WORK REQUEST:
Your reply must contain the lines from the one with "A red asterisk" through the last line of the material, exact and complete, with no pictures and no other text.

╭─ INFORMATION

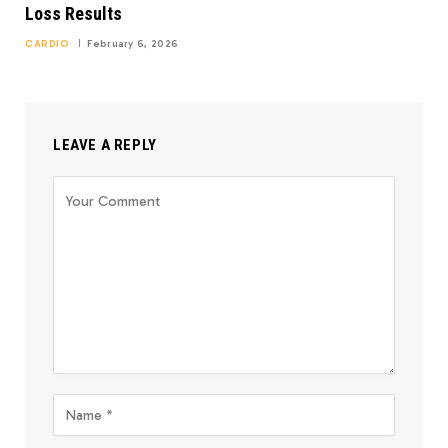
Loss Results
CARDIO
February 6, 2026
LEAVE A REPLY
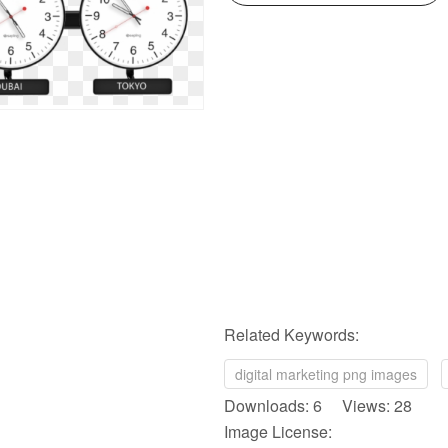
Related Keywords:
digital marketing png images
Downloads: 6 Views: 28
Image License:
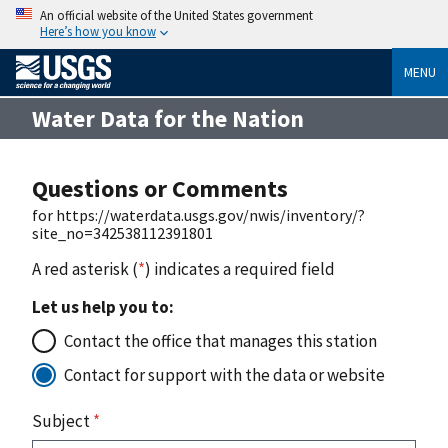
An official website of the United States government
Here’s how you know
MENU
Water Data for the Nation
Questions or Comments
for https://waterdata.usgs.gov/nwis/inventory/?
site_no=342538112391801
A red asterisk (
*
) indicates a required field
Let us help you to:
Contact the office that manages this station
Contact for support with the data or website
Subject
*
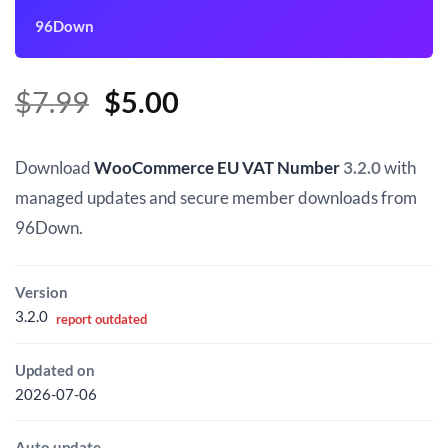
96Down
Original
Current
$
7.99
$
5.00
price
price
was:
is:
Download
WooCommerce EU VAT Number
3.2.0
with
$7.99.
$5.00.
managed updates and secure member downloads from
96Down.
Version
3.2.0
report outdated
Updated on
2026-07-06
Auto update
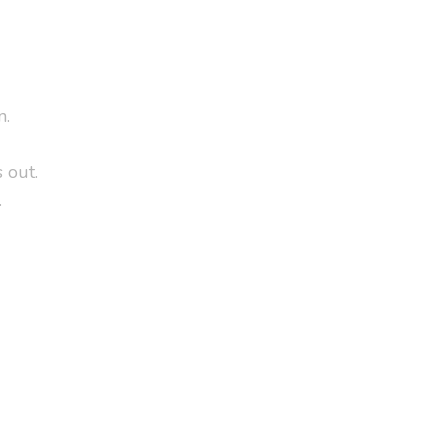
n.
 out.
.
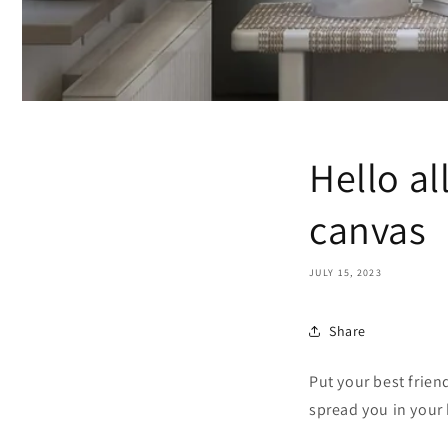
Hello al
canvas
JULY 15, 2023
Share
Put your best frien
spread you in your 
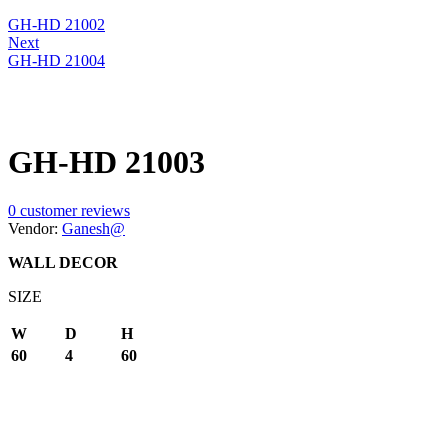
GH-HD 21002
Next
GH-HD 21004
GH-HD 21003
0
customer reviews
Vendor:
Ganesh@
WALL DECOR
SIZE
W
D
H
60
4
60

╰─

RESPONSE:
A red asterisk (
*
) indicates a required field
Let us help you to:
Contact the office that manages this station
Contact for support with the data or website
Subject
*
96Down
Original
Current
$
7.99
$
5.00
price
price
was:
is:
Download
WooCommerce EU VAT Number
3.2.0
with
$7.99.
$5.00.
managed updates and secure member downloads from
96Down.
Version
3.2.0
report outdated
Updated on
2026-07-06
Auto update
n.
 out.
.
Hello al
canvas
JULY 15, 2023
Share
Put your best frien
spread you in your 
GH-HD 21002
Next
GH-HD 21004
GH-HD 21003
0
customer reviews
Vendor:
Ganesh@
WALL DECOR
SIZE
W
D
H
60
4
60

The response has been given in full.